Task brief — In the listing that follows, copy out each line that includes the word "bietet".

Supplied records —
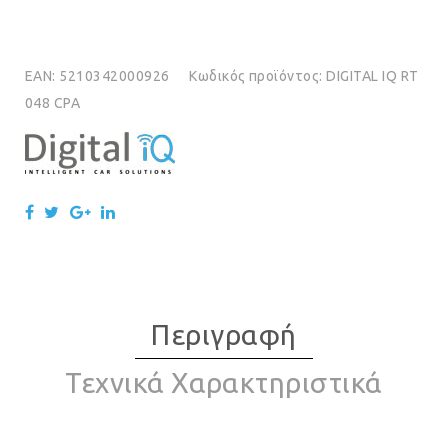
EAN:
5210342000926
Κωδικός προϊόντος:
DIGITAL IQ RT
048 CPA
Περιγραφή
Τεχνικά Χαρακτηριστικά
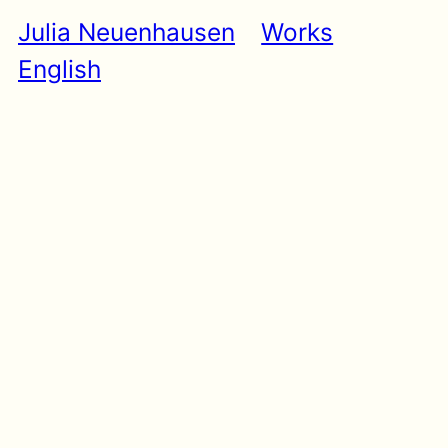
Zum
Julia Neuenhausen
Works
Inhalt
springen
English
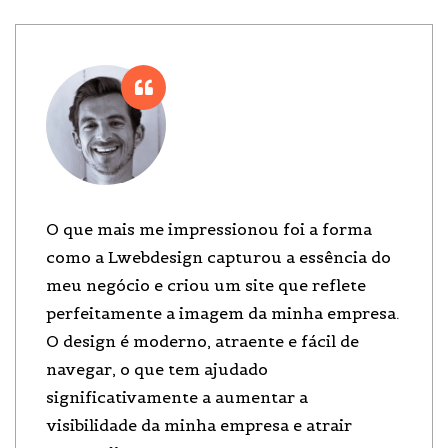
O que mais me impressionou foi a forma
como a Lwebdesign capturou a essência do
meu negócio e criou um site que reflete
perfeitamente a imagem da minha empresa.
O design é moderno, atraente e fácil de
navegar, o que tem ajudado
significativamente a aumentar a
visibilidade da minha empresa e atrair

==

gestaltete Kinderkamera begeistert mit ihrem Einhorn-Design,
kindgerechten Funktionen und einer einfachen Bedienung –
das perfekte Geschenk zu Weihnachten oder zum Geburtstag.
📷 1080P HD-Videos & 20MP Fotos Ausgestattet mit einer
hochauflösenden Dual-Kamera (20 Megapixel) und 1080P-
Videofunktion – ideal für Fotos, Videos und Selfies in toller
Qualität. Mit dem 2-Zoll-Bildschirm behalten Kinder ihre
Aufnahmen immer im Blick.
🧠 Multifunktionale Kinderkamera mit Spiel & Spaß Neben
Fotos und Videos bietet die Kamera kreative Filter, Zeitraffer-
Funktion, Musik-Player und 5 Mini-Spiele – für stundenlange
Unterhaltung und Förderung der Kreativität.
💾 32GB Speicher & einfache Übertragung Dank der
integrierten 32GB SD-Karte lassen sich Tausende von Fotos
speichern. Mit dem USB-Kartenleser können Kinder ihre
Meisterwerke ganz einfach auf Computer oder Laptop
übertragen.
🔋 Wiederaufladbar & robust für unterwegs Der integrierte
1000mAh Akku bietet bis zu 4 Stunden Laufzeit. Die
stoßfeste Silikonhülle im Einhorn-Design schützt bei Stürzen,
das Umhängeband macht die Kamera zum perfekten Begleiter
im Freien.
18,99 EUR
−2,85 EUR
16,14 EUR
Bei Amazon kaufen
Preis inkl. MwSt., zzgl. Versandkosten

Task result —
Fotos und Videos bietet die Kamera kreative Filter, Zeitraffer-
1000mAh Akku bietet bis zu 4 Stunden Laufzeit. Die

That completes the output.